By Colleen Valles, The Associated Press
Thursday November 15, 2001

SAN FRANCISCO — The Green Party, hoping to continue its growth in California, announced its candidates for the state’s two highest offices Wednesday and said it supports a move toward instant runoff elections. 

Peter Camejo, a former presidential candidate, will be the party’s candidate for governor in 2002. Donna Warren is the candidate for lieutenant governor. 

Camejo, who ran for the presidency in 1976, emphasizes prudent investing and points to the state’s energy crisis as an example of bad investments that he said he would avoid. 

Camejo founded and runs Progressive Asset Management, Inc., which promotes socially responsible investments, and helped set up the Eco-Logical trust for Merrill Lynch. 

Camejo also said he would push for runoff elections to prevent the possibility of election troubles that Florida faced during the 2000 presidential election. 

Warren has run for Congress as a Green Party member and has been working to get the Three Strikes law to apply only to violent crimes. She’s also the lead plaintiff in a suit against the CIA, accusing it of letting drugs into the country. Warren’s son was addicted to crack. 

Both candidates emphasized the Green Party’s work in local elections. 

In the past few weeks, 50 Green Party candidates have been elected to local positions nationwide, said campaign strategist Rebecca Kaplan. 

Much of the party’s support comes not just from Green Party members but from crossover voters — those registered as Democrats or Republicans who vote for Green Party candidates. 

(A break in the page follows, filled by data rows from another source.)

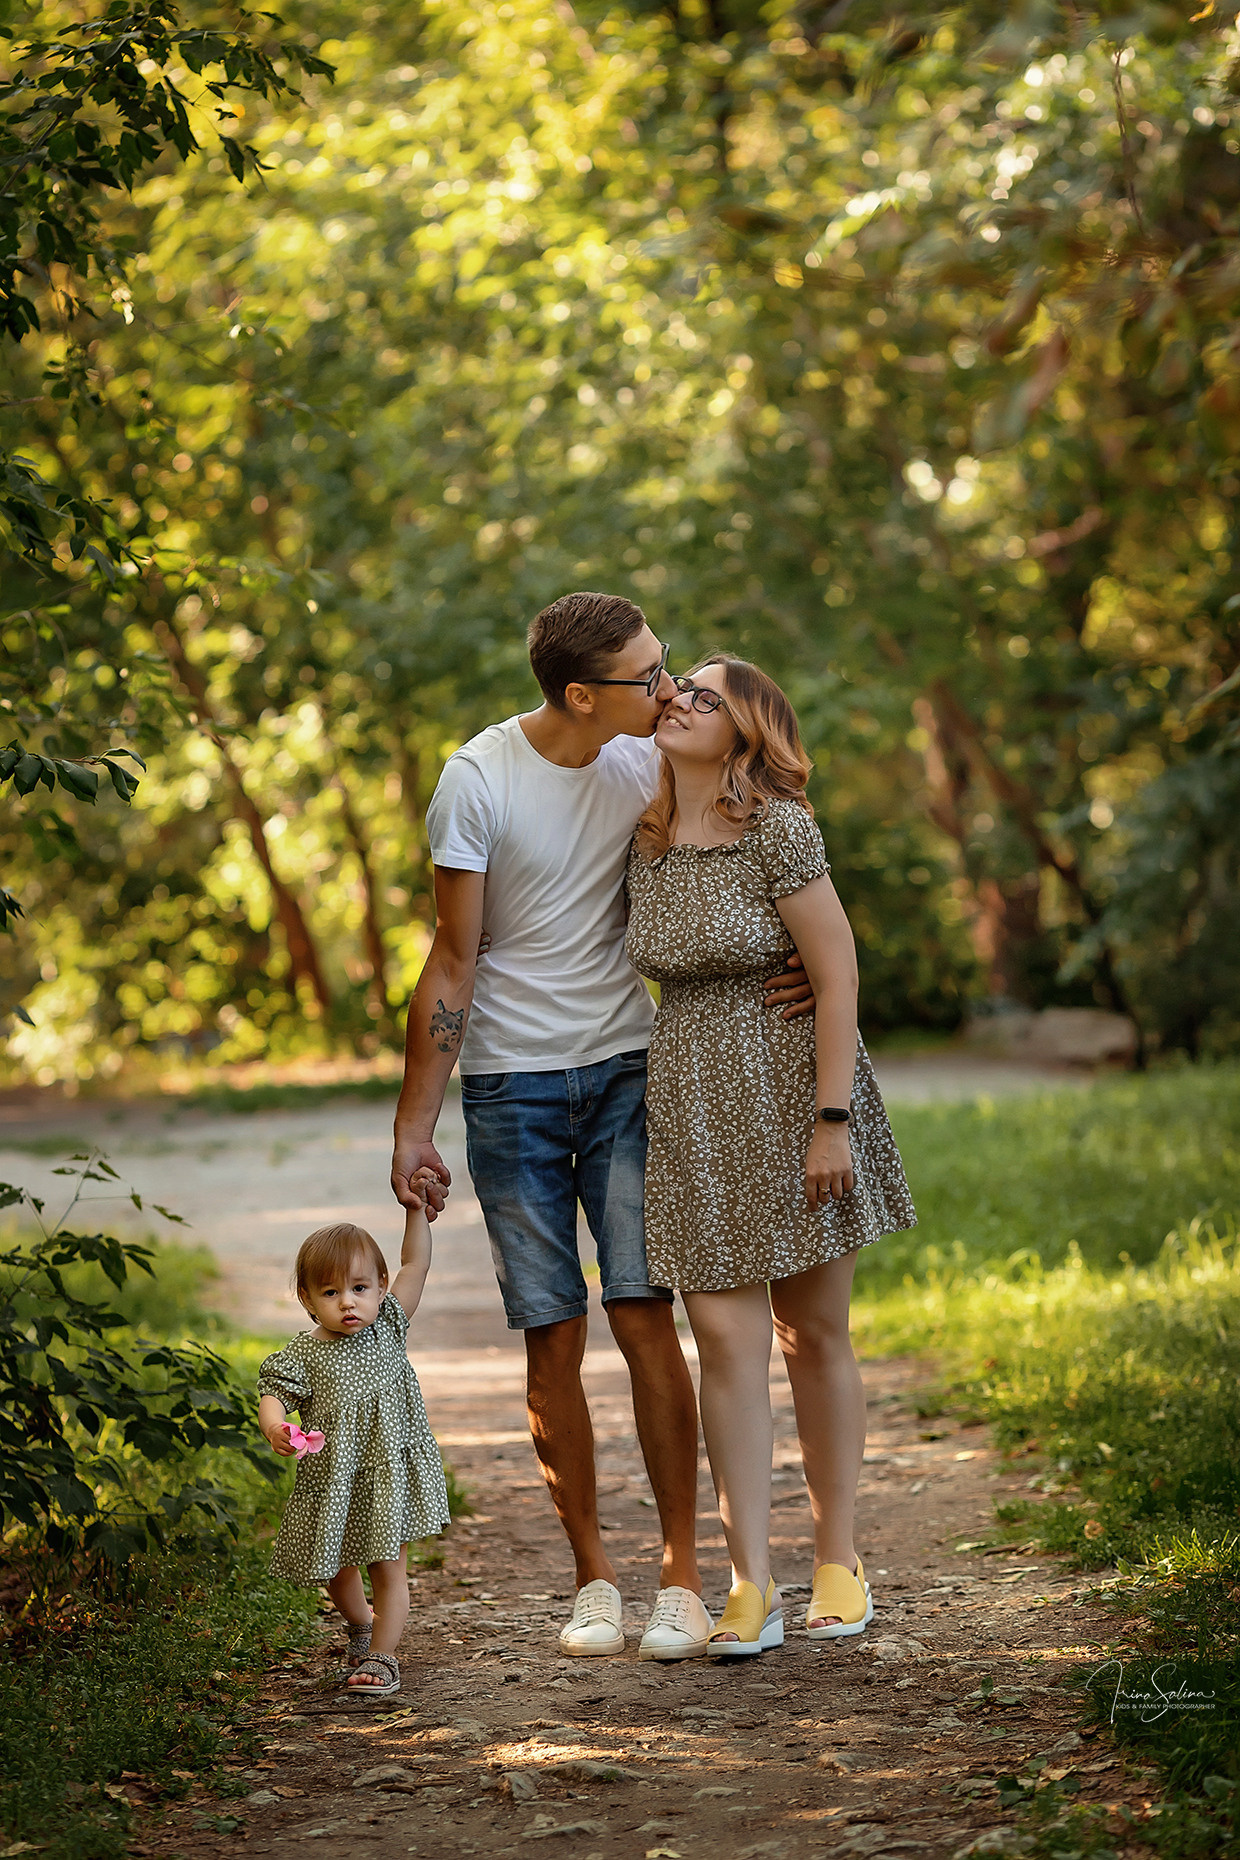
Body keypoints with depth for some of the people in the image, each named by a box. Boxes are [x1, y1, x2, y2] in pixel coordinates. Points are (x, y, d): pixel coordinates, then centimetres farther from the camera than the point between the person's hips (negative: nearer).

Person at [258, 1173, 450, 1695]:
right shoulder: (303, 1354, -8)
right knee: (337, 1572, 17)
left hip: (390, 1475, -1)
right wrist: (275, 1427, -36)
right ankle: (360, 1627, 45)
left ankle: (381, 1656, 5)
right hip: (331, 1480, 1)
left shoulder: (387, 1327, -2)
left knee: (388, 1568, -3)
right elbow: (273, 1393, -14)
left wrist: (416, 1210, -5)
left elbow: (416, 1265, 1)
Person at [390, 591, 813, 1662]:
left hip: (625, 1070, 2)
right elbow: (453, 963, -7)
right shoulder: (479, 781, -12)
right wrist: (413, 1126, -8)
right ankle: (594, 1575, 12)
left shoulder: (650, 761, -2)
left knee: (645, 1317, -7)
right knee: (554, 1340, 0)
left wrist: (794, 972, -12)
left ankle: (681, 1576, 0)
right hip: (512, 1084, -2)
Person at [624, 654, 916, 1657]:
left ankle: (839, 1561, 21)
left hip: (795, 1093, -4)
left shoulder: (779, 830, -13)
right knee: (726, 1340, -4)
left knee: (814, 1334, 8)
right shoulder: (647, 842, 5)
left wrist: (832, 1121, -18)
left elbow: (839, 975, -14)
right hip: (691, 1107, 4)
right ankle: (752, 1589, -4)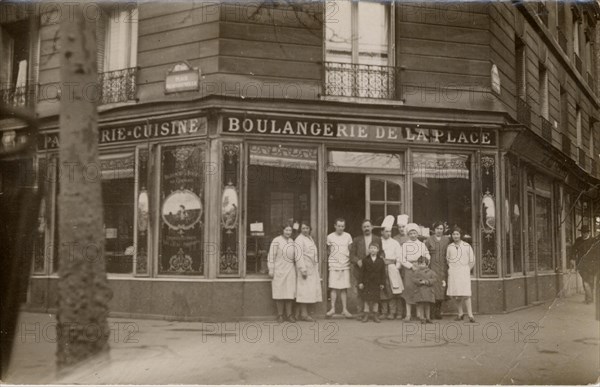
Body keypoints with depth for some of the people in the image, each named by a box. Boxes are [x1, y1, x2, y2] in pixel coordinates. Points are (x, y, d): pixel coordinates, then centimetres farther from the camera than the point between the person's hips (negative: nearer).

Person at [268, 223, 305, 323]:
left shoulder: (292, 242, 8)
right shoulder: (276, 241, -7)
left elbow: (297, 256, 6)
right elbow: (271, 256, -7)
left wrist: (303, 269, 1)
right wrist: (271, 270, -10)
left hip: (290, 270, 4)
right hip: (279, 270, -4)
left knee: (289, 292, 4)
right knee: (279, 292, 1)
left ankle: (289, 314, 12)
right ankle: (280, 315, 10)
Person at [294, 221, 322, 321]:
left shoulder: (310, 238, 17)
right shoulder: (299, 240, -10)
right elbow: (299, 256, -17)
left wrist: (317, 267, 19)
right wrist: (302, 269, -22)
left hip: (312, 268, 9)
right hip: (305, 269, -9)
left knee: (309, 291, 8)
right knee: (304, 290, -7)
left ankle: (305, 313, 13)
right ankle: (303, 314, -4)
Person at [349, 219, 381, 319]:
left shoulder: (377, 239, 12)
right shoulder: (357, 240, 12)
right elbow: (352, 254, 8)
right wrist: (357, 261, -9)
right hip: (360, 269, 0)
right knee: (360, 292, -1)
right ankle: (360, 313, 4)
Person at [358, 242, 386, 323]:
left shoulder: (381, 261, 2)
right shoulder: (365, 260, 1)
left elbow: (383, 273, 4)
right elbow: (362, 272, 1)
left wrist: (382, 283, 0)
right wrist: (360, 282, -4)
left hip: (376, 283, 1)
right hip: (367, 282, -1)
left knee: (375, 299, 6)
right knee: (367, 299, 2)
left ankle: (374, 315, 15)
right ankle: (366, 314, 10)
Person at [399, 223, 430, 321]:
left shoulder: (422, 245, 13)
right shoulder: (405, 245, 9)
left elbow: (427, 257, 10)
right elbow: (402, 259, 3)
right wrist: (411, 266, -6)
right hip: (409, 269, -1)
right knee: (408, 289, -6)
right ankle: (408, 314, -4)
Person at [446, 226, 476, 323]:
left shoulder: (467, 246, 1)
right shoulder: (449, 247, 8)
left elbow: (472, 261, 7)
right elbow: (447, 259, 21)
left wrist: (466, 269, 5)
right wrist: (450, 269, 12)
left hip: (464, 272, -3)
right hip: (453, 272, 3)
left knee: (465, 294, -11)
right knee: (455, 294, 3)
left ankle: (470, 315, -9)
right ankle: (460, 313, 15)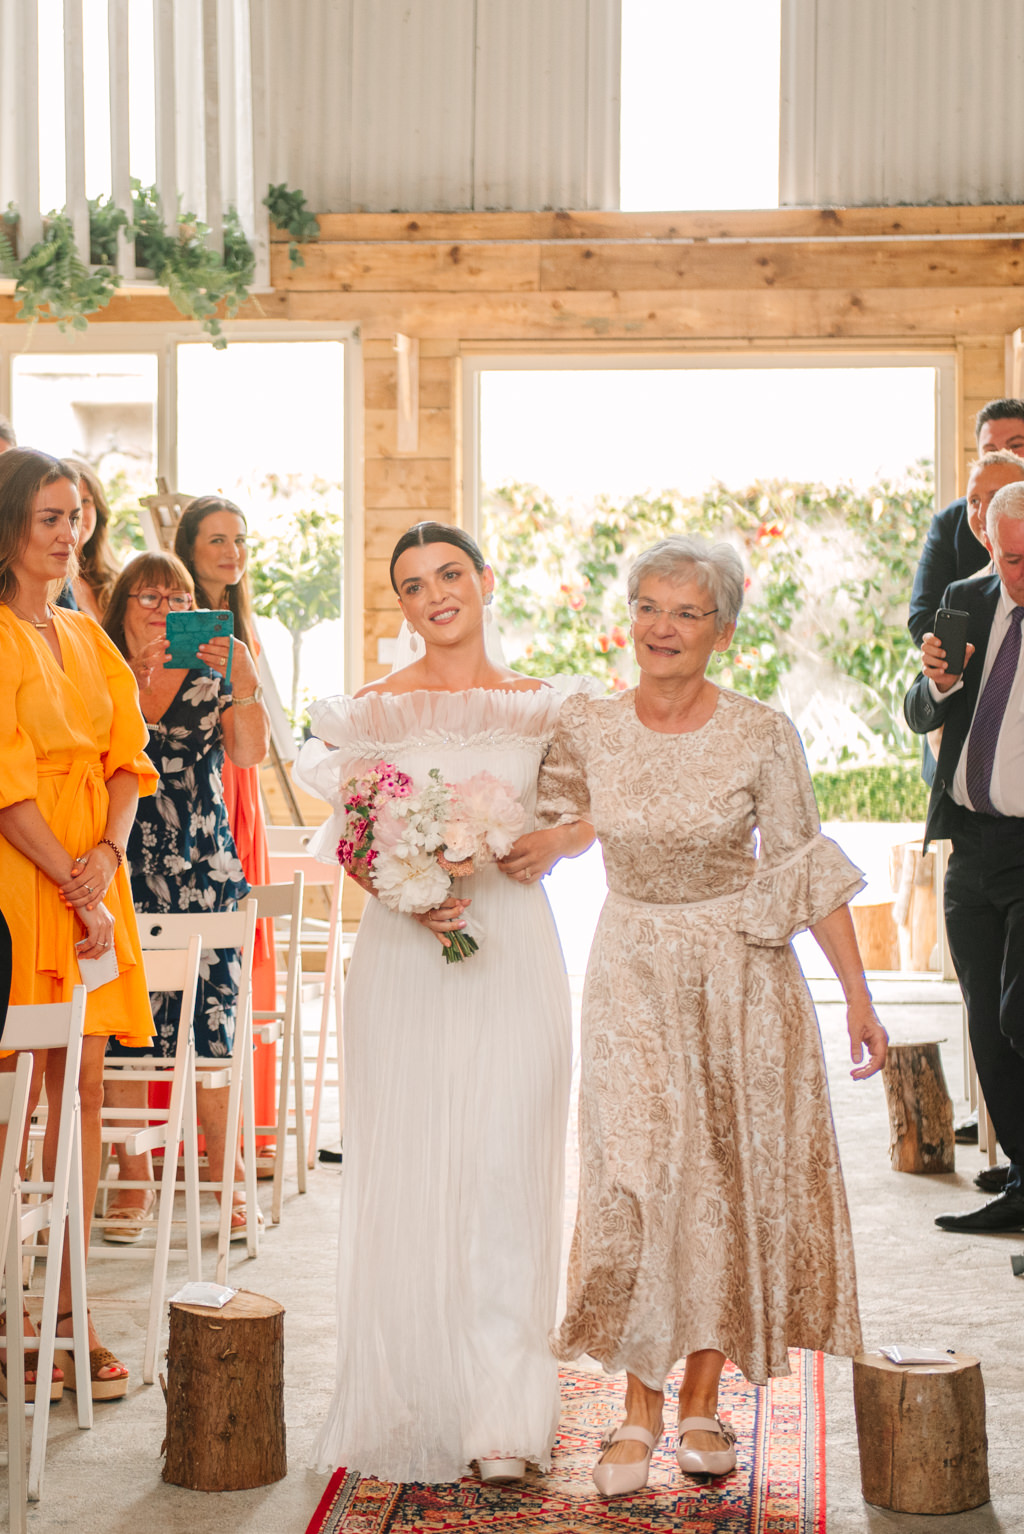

Such crossover support in the 2000 presidential election drew criticism, especially from the Democratic Party. Many Democrats accuse Green Party candidate Ralph Nader of siphoning votes from Democratic candidate Al Gore. 

That’s why the Green Party is pushing for instant runoff elections, Kaplan said. 

The instant runoff would let people rank their top two candidates. If no candidate received a majority, then those people who didn’t list those candidates as their first choice would have their second choices counted, in an automatic runoff including the two candidates who got the most votes overall. 

San Francisco has an instant runoff proposal on the ballot in March, and New Mexico and Alaska also are considering such a plan, Kaplan said. 

The party is growing by 4.6 percent a year in California, party officials said, and now it numbers around 150,000 members.  

By contrast, about 7 million voters are registered Democrats in the state, and about 5.4 million voters are registered Republicans.